Would you copy each line of the data below that has "cambio"?

[Items from a dataset]
:::::
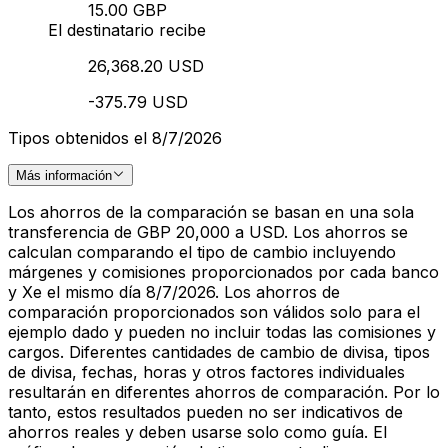
15.00 GBP
El destinatario recibe
26,368.20 USD
-375.79 USD
Tipos obtenidos el 8/7/2026
Más información
Los ahorros de la comparación se basan en una sola
transferencia de GBP 20,000 a USD. Los ahorros se
calculan comparando el tipo de cambio incluyendo
márgenes y comisiones proporcionados por cada banco
y Xe el mismo día 8/7/2026. Los ahorros de
comparación proporcionados son válidos solo para el
ejemplo dado y pueden no incluir todas las comisiones y
cargos. Diferentes cantidades de cambio de divisa, tipos
de divisa, fechas, horas y otros factores individuales
resultarán en diferentes ahorros de comparación. Por lo
tanto, estos resultados pueden no ser indicativos de
ahorros reales y deben usarse solo como guía. El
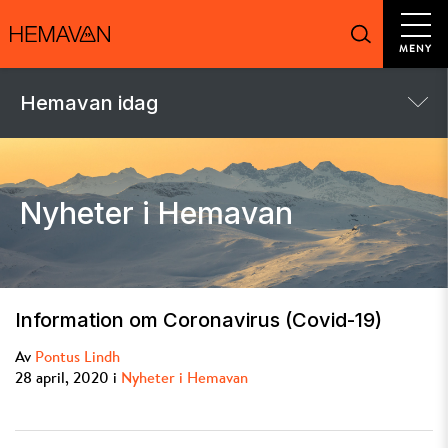
MENY
Hemavan idag
Nyheter i Hemavan
Information om Coronavirus (Covid-19)
Av
Pontus Lindh
28 april, 2020 i
Nyheter i Hemavan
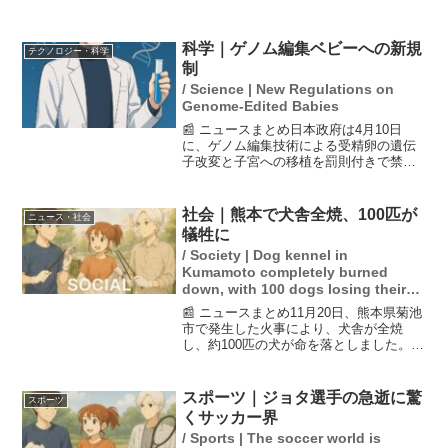
科学｜ゲノム編集ベビーへの新規
テクノロジー・科学
制
/ Science | New Regulations on
Genome-Edited Babies
📰 ニュースまとめ日本政府は4月10日
に、ゲノム編集技術による受精卵の遺伝
子改変と子宮への移植を罰則付きで禁止
するゲノム編集胚規制法案を閣議決定し
た。この法案の目的は、ゲノム編集ベビ
ーの誕生を規制することにあり、研究に
社会｜熊本で犬舎全焼、100匹が
ニュース・社会
は国への届け出や記録作...
犠牲に
/ Society | Dog kennel in
Kumamoto completely burned
down, with 100 dogs losing their
lives.
📰 ニュースまとめ11月20日、熊本県菊池
市で発生した火事により、犬舎が全焼
し、約100匹の犬が命を落としました。火
は建物から出て山林に燃え移り、消火活
動は約4時間に及びました。この火事で
は、住宅1棟と犬舎2棟が全焼し、多くの
スポーツ｜ジョタ選手の急逝に驚
スポーツ
犬たちの命が失...
くサッカー界
/ Sports | The soccer world is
:::::
**Solution for this exercise**
calculan comparando el tipo de cambio incluyendo
cargos. Diferentes cantidades de cambio de divisa, tipos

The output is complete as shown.